→ **Task directions**
Look through the material below for "down". Copy every line that contains it.

→ **Collected data**
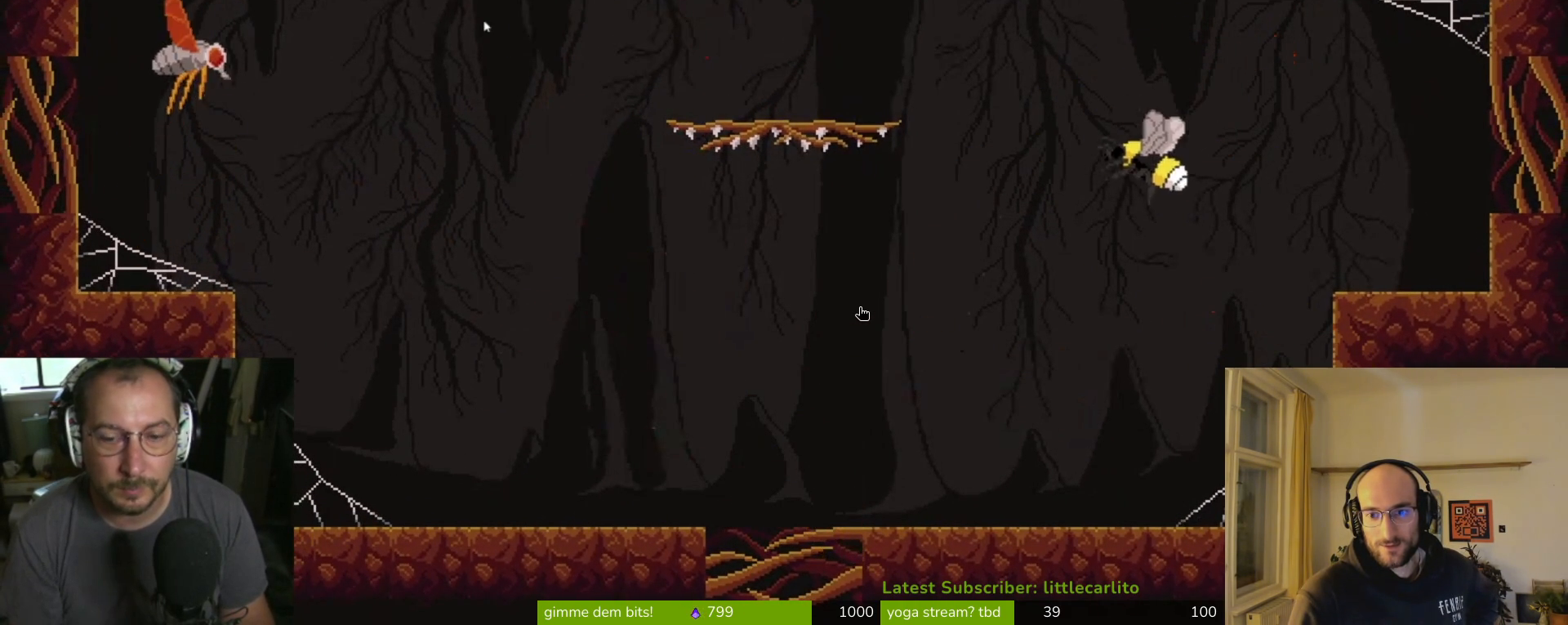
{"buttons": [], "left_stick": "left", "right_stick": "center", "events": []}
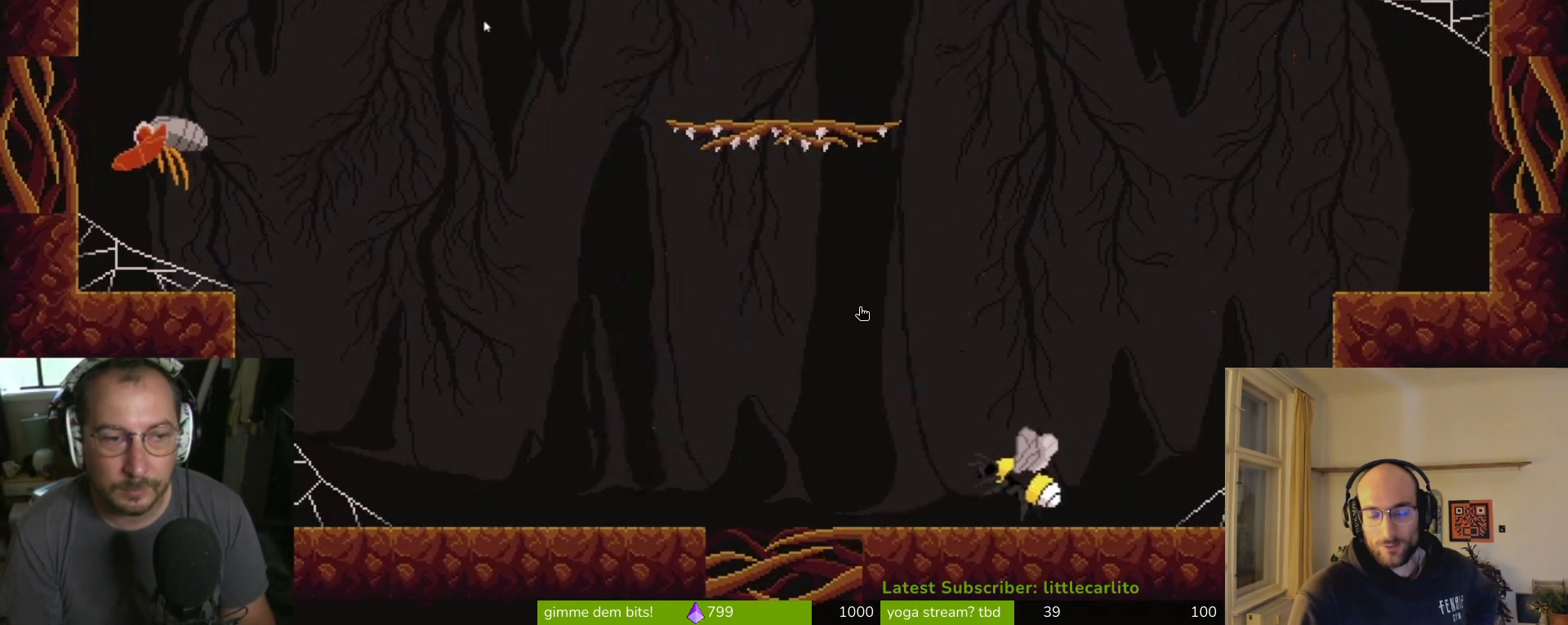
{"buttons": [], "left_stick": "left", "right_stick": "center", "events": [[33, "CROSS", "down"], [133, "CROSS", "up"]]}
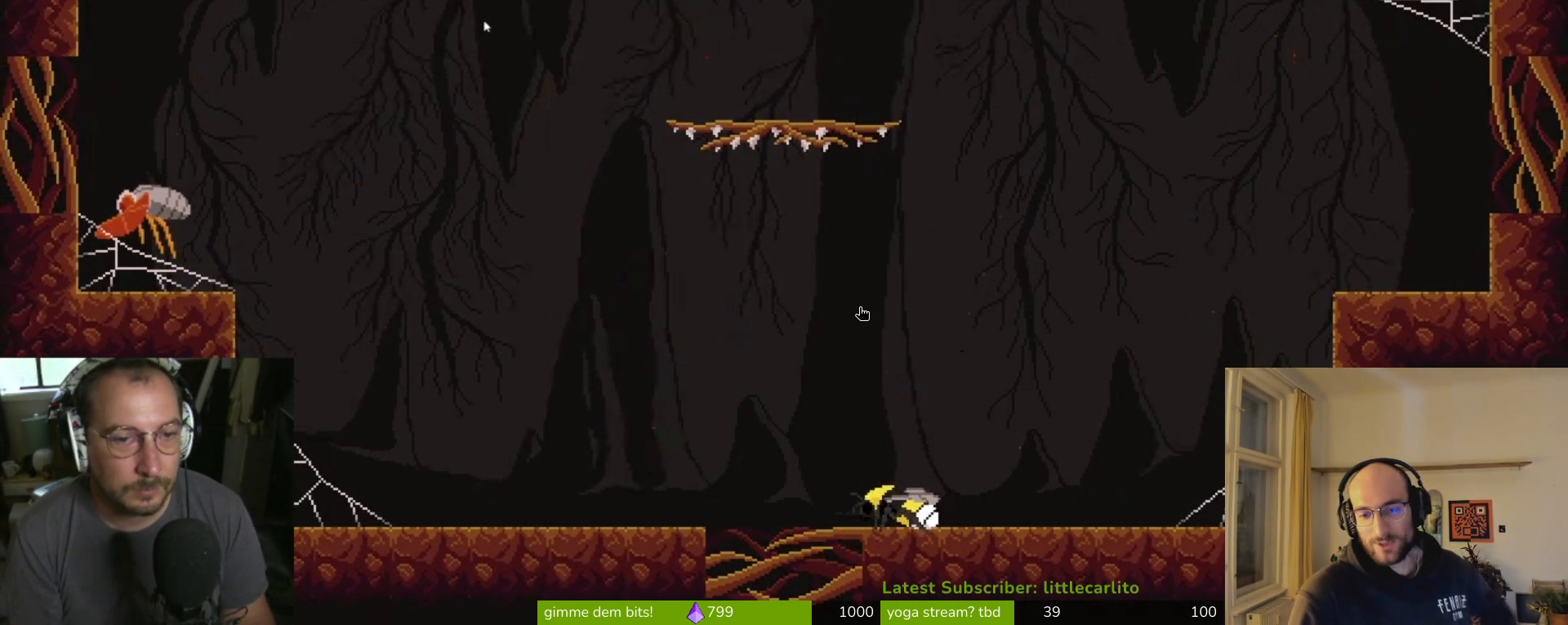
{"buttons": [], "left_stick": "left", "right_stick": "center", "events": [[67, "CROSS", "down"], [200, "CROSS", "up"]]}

→ **Exercise result**
{"buttons": [], "left_stick": "left", "right_stick": "center", "events": [[33, "CROSS", "down"], [133, "CROSS", "up"]]}
{"buttons": [], "left_stick": "left", "right_stick": "center", "events": [[67, "CROSS", "down"], [200, "CROSS", "up"]]}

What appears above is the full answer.